Кровать мальчика стояла у самого окна – так, что в положении полулежа, опираясь плечами на высокие подушки, он мог видеть сад и голубятню во дворе дома с красной черепичной крышей сразу за садом. Крышу он тоже видел, и больше всего ему в ней нравилась высокая каминная труба с квадратным солидным оголовком, как будто нарисованная искусным художником-иллюстратором толстого романа про любовь, одиночество и загадочное убийство в старинном родовом поместье.
Еще сразу за садом, голубятней и черепичной крышей с трубой мальчик видел пологие склоны холмов. У мальчика было отличное зрение (такие глаза, как у тебя, мон ами, не раз повторял ему врач, одни на миллион, а может, по нашим временам, и одни на два миллиона) – весной он различал в густой терпкой зелени травы на холмах яркие россыпи луговых цветов и несколько раз видел кажущуюся совсем крохотной на таком расстоянии девичью фигурку.
Девушка собирала цветы, и мальчику хотелось думать, что она обитает в доме с черепичной крышей и старой голубятней во дворе – здесь, рядом, стоит лишь пройти через сад, отворить калитку в ограде…
Впрочем, он знал, что на самом деле в доме с черепичной крышей и высокой каминной трубой нет никакой девочки или девушки, а занимает его врач, Сергей Борисович, с женой и старенькой мамой. У Сергея Борисовича были дети – два сына. Оба уже взрослые. Один работал в Москве, кажется, инженером-строителем, а второй был летчиком-космонавтом и сейчас находился в своей первой экспедиции на космической станции «Алтай», почти в четырехстах километрах над Землей, и Сергей Борисович очень за него волновался, хотя и старался не показывать вида.
Да. Сад, голубятня, черепичная двускатная крыша с трубой и холмы. Но главное, что было доступно взору мальчика, – это небо. Небо и облака.
Мальчик не всегда имел возможность полулежать, опираясь плечами на высокие подушки, в своей широкой и удобной, но за два года ставшей ненавистной кровати. Иногда, и за последние несколько месяцев это повторялось все чаще и чаще, ему приходилось просто лежать на спине, подключенным при помощи тонких шлангов и проводов к громоздкой и сложной, перемигивающейся десятками разноцветных огоньков аппаратуре. В таком положении он проводил длинные неподвижные часы, и тогда единственным доступным занятием для него становились воспоминания, размышления, мечты, сон и, конечно, созерцание неба и облаков.

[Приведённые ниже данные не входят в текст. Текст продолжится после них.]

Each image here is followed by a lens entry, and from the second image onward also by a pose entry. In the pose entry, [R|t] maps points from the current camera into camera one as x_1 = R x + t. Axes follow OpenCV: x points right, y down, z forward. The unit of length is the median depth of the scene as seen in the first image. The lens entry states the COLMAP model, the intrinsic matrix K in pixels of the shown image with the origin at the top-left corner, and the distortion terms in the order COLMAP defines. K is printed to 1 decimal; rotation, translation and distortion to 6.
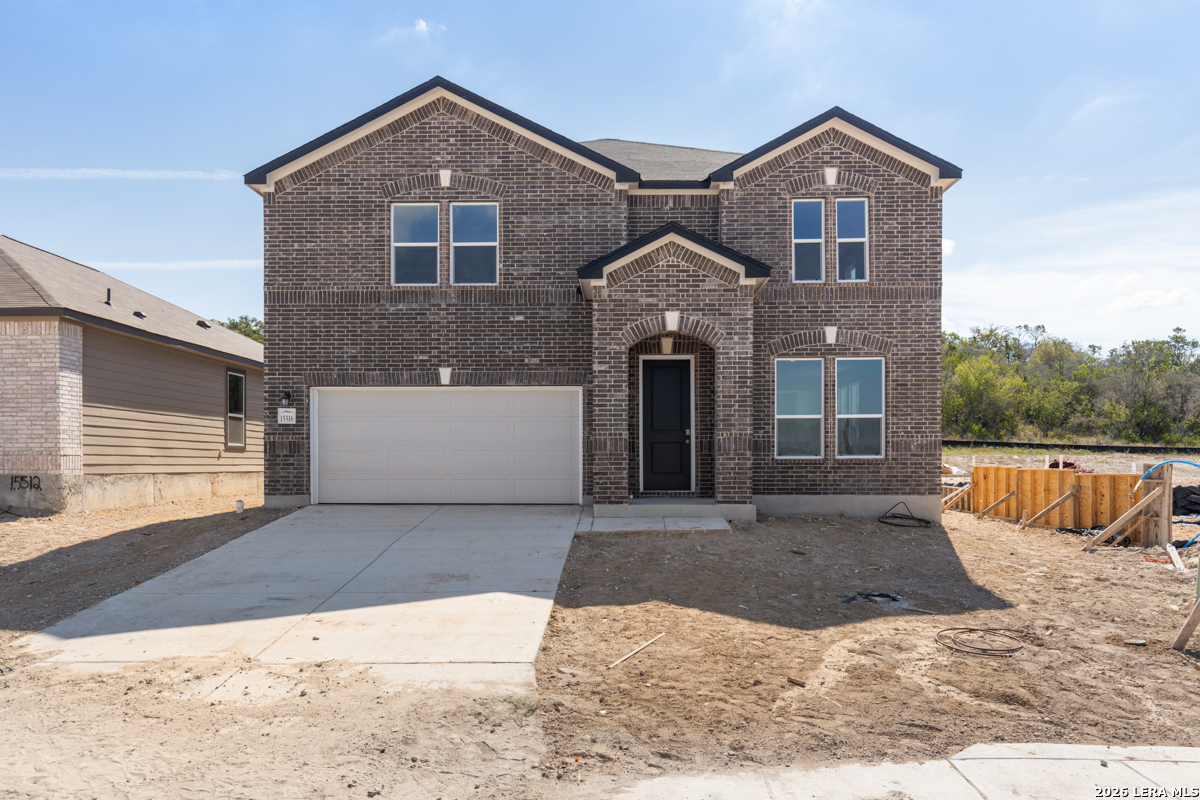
lens RADIAL K [[829.4, 0, 599.4], [0, 829.4, 401.4], [0, 0, 1]] dist [0.000847, -0.001688]
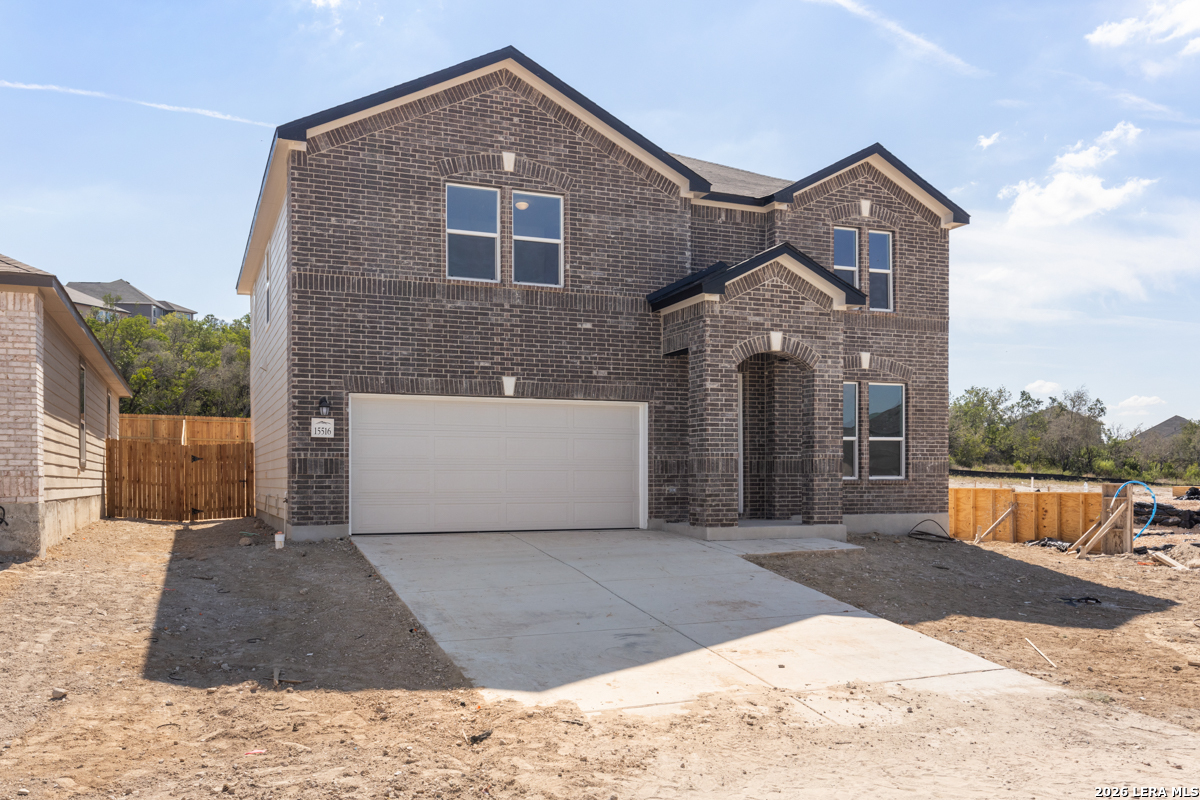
lens RADIAL K [[968.5, 0, 599.9], [0, 968.5, 401.4], [0, 0, 1]] dist [0.004750, 0.002210]
pose [[0.916639, 0.030454, 0.398555, -0.506802], [-0.027137, 0.999534, -0.013962, -0.002696], [-0.398794, 0.001983, 0.917038, 0.017029]]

Если учесть, что все свои воспоминания, вплоть до самых мельчайших и незначительных, он давно и не по одному разу перебрал, особой глубины и широты размышлениям, в силу невеликого возраста, предаваться не мог, мечты изрядно поднадоели, а сны не могли длиться вечно, то небо с облаками стали для мальчика практически единственной сутью, которая, постоянно изменяясь сама, не изменяла ему никогда.